§ **Source material**
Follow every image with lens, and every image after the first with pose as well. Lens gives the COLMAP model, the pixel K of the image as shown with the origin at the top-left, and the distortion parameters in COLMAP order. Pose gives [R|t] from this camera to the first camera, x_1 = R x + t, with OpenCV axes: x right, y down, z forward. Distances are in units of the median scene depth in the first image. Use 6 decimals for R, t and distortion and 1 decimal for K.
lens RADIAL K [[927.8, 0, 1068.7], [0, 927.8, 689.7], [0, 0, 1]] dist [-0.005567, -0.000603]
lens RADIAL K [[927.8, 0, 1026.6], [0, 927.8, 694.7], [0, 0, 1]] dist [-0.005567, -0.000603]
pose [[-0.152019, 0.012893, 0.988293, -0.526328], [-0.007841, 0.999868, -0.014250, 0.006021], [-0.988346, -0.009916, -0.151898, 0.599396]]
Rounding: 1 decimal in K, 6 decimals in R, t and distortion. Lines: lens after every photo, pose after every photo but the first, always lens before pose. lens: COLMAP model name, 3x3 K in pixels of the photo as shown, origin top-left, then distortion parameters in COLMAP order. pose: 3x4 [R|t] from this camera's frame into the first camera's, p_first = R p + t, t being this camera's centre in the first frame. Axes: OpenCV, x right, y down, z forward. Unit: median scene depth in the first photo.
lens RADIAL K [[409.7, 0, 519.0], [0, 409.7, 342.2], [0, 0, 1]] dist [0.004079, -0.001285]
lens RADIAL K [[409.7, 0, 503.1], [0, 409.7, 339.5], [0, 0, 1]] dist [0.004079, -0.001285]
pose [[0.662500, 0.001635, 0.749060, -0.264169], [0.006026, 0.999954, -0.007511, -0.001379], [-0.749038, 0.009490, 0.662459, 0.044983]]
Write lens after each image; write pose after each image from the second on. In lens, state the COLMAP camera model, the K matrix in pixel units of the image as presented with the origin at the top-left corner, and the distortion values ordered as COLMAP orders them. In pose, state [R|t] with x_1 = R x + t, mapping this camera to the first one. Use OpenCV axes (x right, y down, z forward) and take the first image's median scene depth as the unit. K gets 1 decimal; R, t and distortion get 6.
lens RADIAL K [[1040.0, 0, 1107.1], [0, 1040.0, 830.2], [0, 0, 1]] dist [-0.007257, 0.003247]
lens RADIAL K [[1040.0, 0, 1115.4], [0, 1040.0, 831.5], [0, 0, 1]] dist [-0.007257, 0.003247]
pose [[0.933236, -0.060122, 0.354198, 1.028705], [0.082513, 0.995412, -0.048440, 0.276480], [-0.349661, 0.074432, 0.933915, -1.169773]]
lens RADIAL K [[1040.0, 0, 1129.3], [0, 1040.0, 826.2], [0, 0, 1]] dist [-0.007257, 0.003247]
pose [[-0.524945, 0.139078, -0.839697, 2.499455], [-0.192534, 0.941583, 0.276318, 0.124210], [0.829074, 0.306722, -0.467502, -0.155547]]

§ **Task to complete**
Rewrite the material between the line holding "Rounding: 1 decimal" and the line holding "342.2], [0, 0, 1]] dist [0.004079, -0.001285]", inclusive, replacing "median scene depth" with "median depth of the scene" and leaving everything else unchanged. Give only those lines.

§ **Answer section**
Rounding: 1 decimal in K, 6 decimals in R, t and distortion. Lines: lens after every photo, pose after every photo but the first, always lens before pose. lens: COLMAP model name, 3x3 K in pixels of the photo as shown, origin top-left, then distortion parameters in COLMAP order. pose: 3x4 [R|t] from this camera's frame into the first camera's, p_first = R p + t, t being this camera's centre in the first frame. Axes: OpenCV, x right, y down, z forward. Unit: median depth of the scene in the first photo.
lens RADIAL K [[409.7, 0, 519.0], [0, 409.7, 342.2], [0, 0, 1]] dist [0.004079, -0.001285]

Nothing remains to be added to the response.